[Chart analysis data]
------------------------------------------------
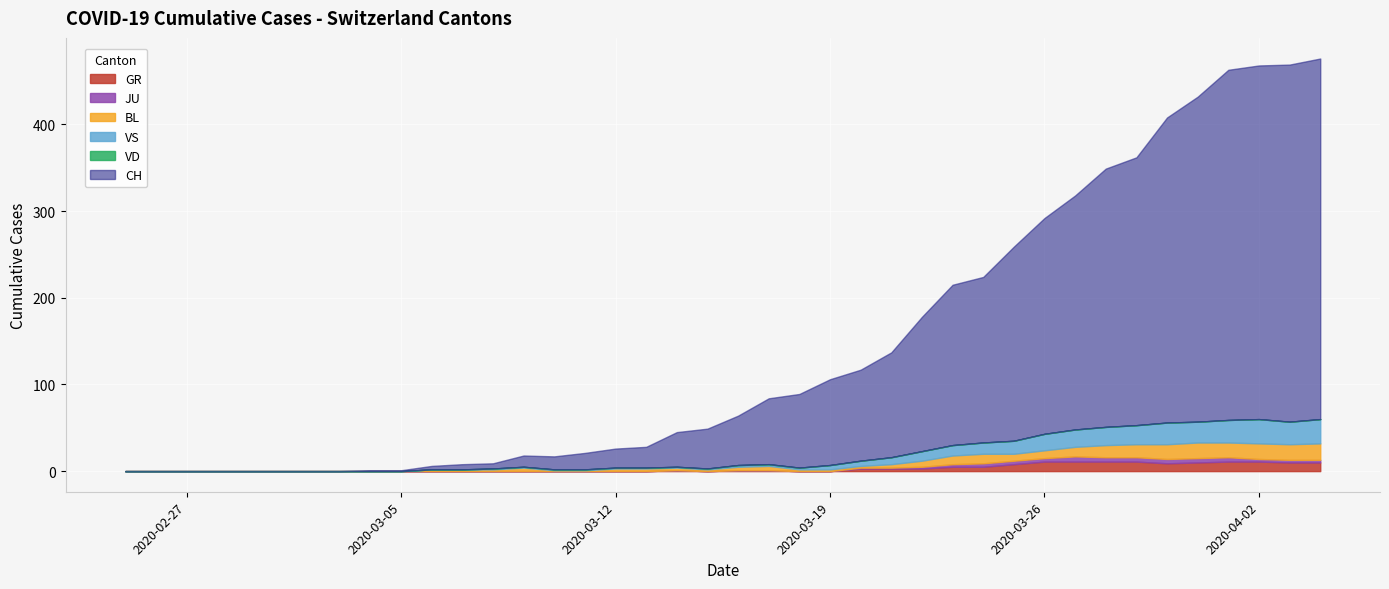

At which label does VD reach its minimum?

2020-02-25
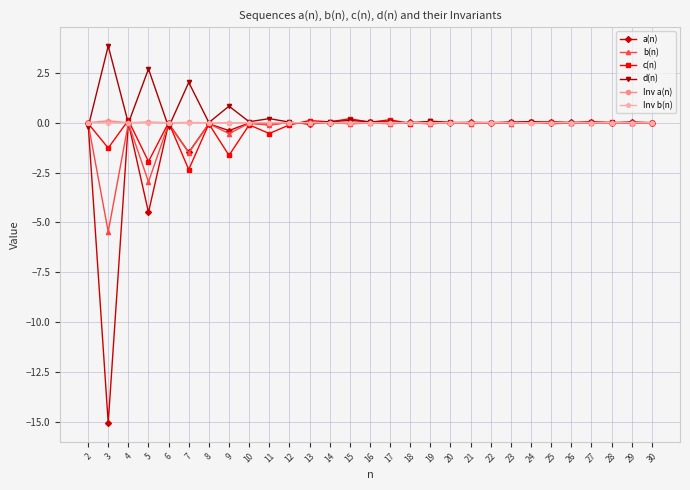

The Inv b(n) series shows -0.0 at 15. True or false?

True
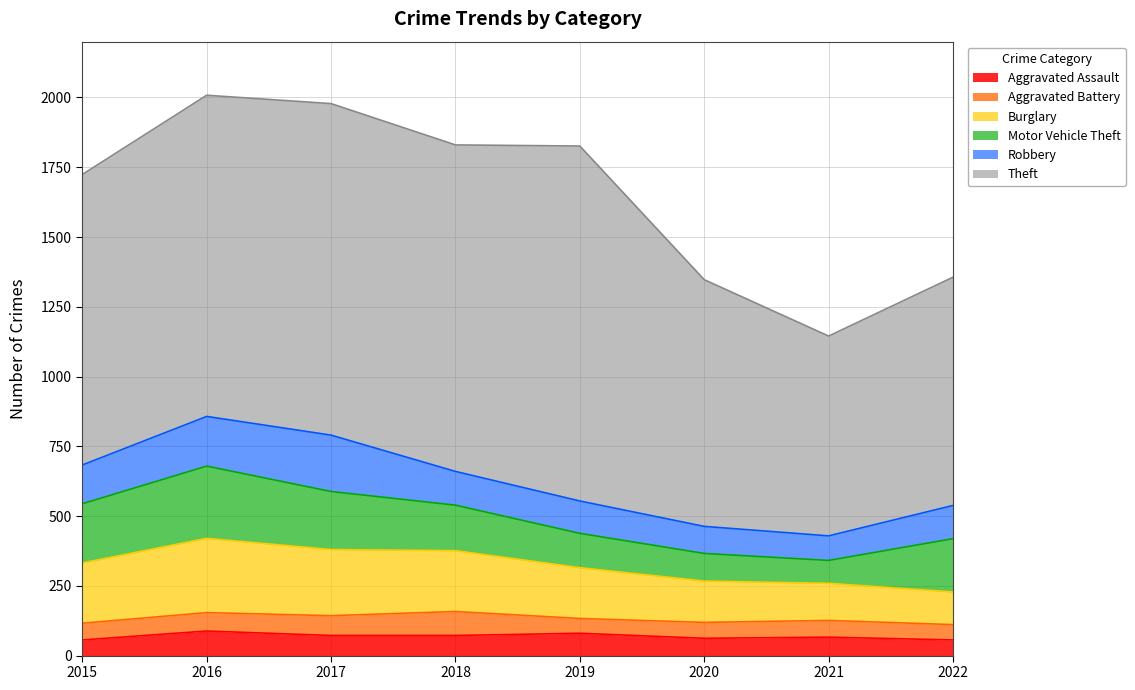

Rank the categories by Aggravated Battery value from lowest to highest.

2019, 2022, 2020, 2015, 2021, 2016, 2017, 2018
------------------------------------------------
Goal of the exercise
Copy out all of the lines above word for word, leaving out the pictures.

Answer to this task
At which label does VD reach its minimum?

2020-02-25

The Inv b(n) series shows -0.0 at 15. True or false?

True

Rank the categories by Aggravated Battery value from lowest to highest.

2019, 2022, 2020, 2015, 2021, 2016, 2017, 2018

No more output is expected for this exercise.